Pol I processivity is defective in the hho1Δ mutant. Run-on transcription was performed as described in Methods. (A) Schematic diagram of the rDNA transcription unit. RNA polymerase I transcribes the 35S primary rRNA transcript. DNA sequences serving as probes in B and corresponding to the indicated segments of the nontranscribed spacer (NTS), the 5′ external transcribed spacer (5′ ETS), and the 25S rRNA are indicated. (B) Slot blot hybridization of the probes described in A with labeled RNA from wild-type and hho1Δ cells.
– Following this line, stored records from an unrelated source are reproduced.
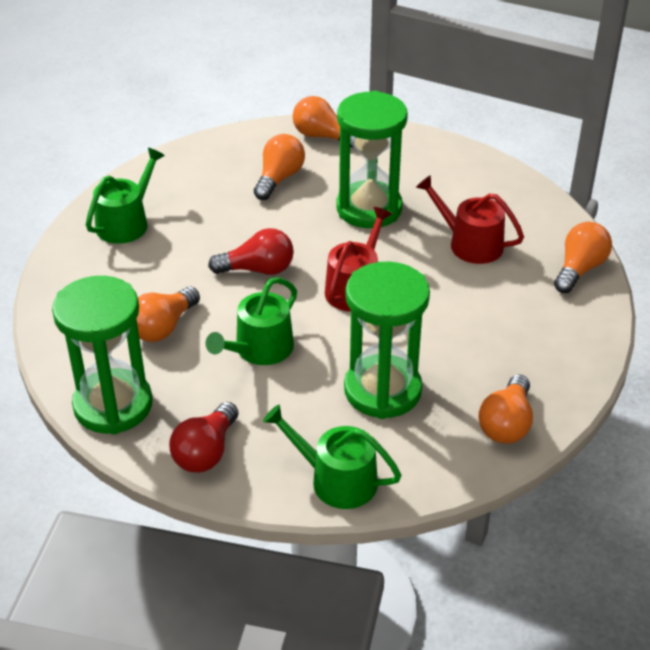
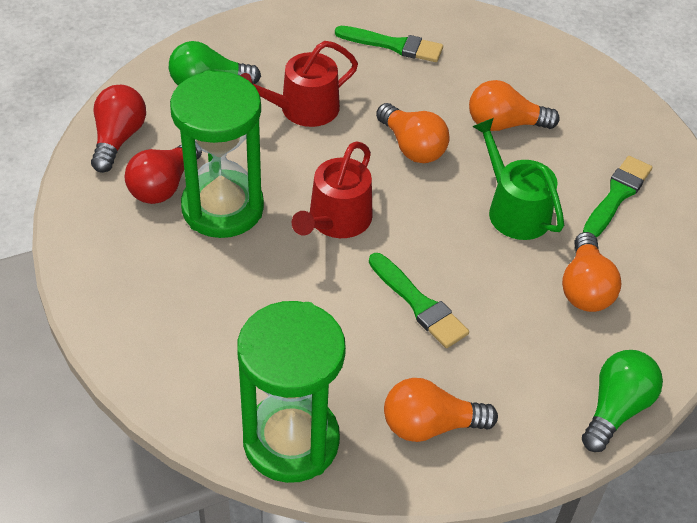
green brush: none = 0 -> [335,26,443,62] [369,253,469,348] [583,156,652,238] = 3
green hourglass: [52,276,153,434] [336,91,408,228] [344,261,430,419] = 3 -> [170,71,264,238] [237,301,346,483] = 2
green light bulb: none = 0 -> [169,41,261,85] [582,350,663,452] = 2
green watering can: [86,148,165,244] [206,277,297,365] [263,405,402,509] = 3 -> [472,118,564,240] = 1
orange light bulb: [137,287,200,342] [254,134,305,200] [293,96,354,148] [479,375,533,444] [554,222,612,293] = 5 -> [376,103,450,163] [384,378,498,442] [469,80,560,131] [562,232,621,312] = 4

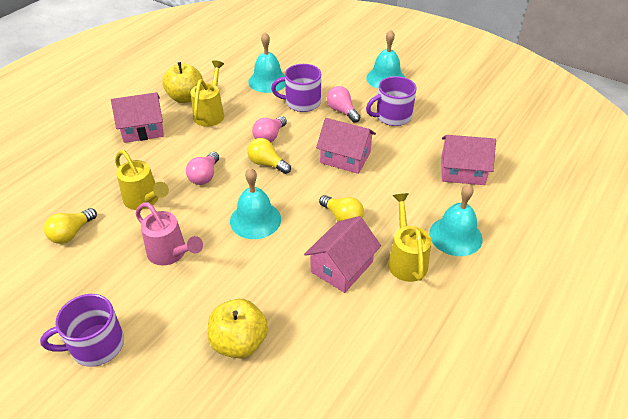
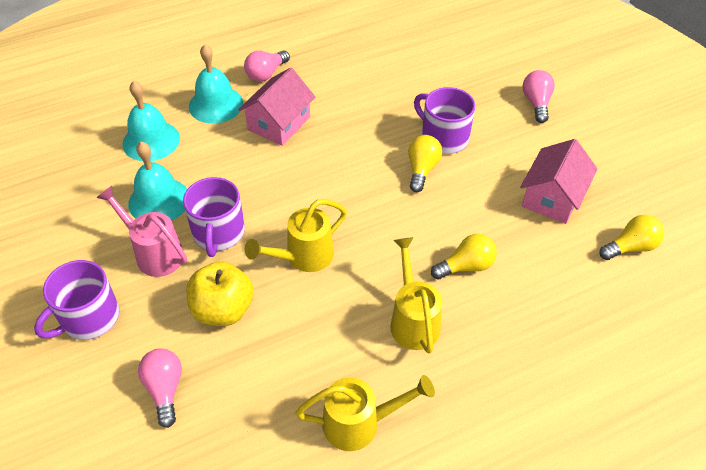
pink house: [111,92,164,143] [304,216,381,293] [316,118,376,174] [441,135,496,185] = 4 -> [238,68,315,146] [520,139,597,224] = 2
turquoise bell: [230,168,281,239] [248,32,285,93] [366,30,405,89] [429,184,483,256] = 4 -> [122,81,180,161] [128,142,187,221] [189,44,243,123] = 3
yellow apple: [162,62,203,103] [208,299,268,358] = 2 -> [186,261,254,326] = 1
Quantitation of two separate experiments with standard deviation bars on right (arbitrary abscissa units). Open and stippled bars represent ETS and 25S probes, respectively. (C) Slot blot hybridization of PCR amplified DNA fragments from 5′ and 3′ ends of genes transcribed by pol II. Primers are listed in Table S3. (D) Quantitation of ChIP experiment verifying defective RNA pol I processivity in hho1Δ. cross-linked, HA-tagged RNA pol I was immunoprecipitated from wild type and hho1Δ cells together with associated DNA. After cross-link reversal, quantitative PCR of ETS and 25S rDNA sequences were performed. Black and stippled bars represent enrichment of the DNA sequences relative to input DNA precipitated from wild-type and hho1Δ extracts, respectively.

Fig. 3.

Deletion of Hho1 leads to increased chromatin accessibility to psoralen. (A) Psoralen cross-linking of rDNA. Wild-type, hho1Δ, and sir2Δ logarithmic cell cultures were exposed to 10 μg/ml psoralen and 365-nm UV light for 40 min. DNA was extracted, digested with EcoR1, electrophoresed on a 1.3% agarose gel, the cross-linking reversed and blotted onto a nitrocellulose membrane. The blot was probed with probes that recognize 1.9 and 2.8 kb fragments of the 35S rRNA transcript, the rDNA NTS, and the TRP1 gene. Strains used for the SIR2 control were deleted for TRP1. Blots were exposed to a phosphorimager screen. Cultures in lanes 1–6 were harvested at 0.3 OD₆₀₀, lanes 7 and 8 at 0.9 OD₆₀₀. (B) Copy number comparison of wild-type and hho1Δ strains. Extracted DNA was digested with EcoR1 and BamH1, electrophoresed, and blotted as above. The blot was probed with a mixture of two probes recognizing the 1.9-kb rDNA fragment and single-copy TRS31 DNA. Quantitation of the bands showed an rDNA/TRS31 ratio of 4.31 in the wild-type and 3.74 in the hho1Δ strain.

Fig. 4.

GO ontology of gene lists generated by expression microarray analysis. The fraction of hits from sets that are found in different GO ontology sets are displayed graphically (36). Here, we show only 20 of the categories. The analysis shown here was performed on gene sets after removal of genes expressed at a very low level (<500 units in the raw data). Above each column, the title relates to whether the gene set was higher (↑) or lower (↓) in the hho1Δ mutant than the wild type, and how many genes were in each set (in parentheses). GO ontologies that relate to translation are bolded. The complete figure and quantitative results can be found in Fig. S1.